▶ EXERCISE REQUIREMENTS
Beneath this instruction is a block of data; output from it exactly the lines that run from the one containing "Quais peças estão em cartaz?" through the one containing "você visitar nosso site, porém, para cumprir", inclusive.

════════════════════

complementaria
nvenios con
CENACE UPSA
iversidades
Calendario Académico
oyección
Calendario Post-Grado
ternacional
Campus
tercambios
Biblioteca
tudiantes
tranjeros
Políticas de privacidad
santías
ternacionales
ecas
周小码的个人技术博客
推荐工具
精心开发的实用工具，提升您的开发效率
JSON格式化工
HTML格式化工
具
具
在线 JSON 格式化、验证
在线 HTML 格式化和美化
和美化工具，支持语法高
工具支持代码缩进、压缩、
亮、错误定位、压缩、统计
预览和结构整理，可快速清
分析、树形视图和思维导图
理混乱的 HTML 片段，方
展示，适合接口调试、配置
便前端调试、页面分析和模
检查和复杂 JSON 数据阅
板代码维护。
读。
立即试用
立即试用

════════════════════

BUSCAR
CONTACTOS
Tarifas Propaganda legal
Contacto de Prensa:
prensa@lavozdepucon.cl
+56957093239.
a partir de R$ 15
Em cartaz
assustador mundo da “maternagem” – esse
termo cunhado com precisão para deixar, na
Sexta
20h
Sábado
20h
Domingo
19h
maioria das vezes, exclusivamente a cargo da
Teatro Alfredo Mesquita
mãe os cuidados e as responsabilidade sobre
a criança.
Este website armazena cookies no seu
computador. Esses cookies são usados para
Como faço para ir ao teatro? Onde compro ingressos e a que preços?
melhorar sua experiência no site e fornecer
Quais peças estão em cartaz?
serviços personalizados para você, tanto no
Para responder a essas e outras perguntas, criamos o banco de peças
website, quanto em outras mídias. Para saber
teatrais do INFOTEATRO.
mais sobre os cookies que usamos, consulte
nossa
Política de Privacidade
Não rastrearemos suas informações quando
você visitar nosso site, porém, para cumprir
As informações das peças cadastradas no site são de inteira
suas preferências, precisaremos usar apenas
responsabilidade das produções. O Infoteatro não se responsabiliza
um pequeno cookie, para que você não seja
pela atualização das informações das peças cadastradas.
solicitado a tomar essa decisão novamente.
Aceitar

════════════════════

▶ REPLY
Quais peças estão em cartaz?
serviços personalizados para você, tanto no
Para responder a essas e outras perguntas, criamos o banco de peças
website, quanto em outras mídias. Para saber
teatrais do INFOTEATRO.
mais sobre os cookies que usamos, consulte
nossa
Política de Privacidade
Não rastrearemos suas informações quando
você visitar nosso site, porém, para cumprir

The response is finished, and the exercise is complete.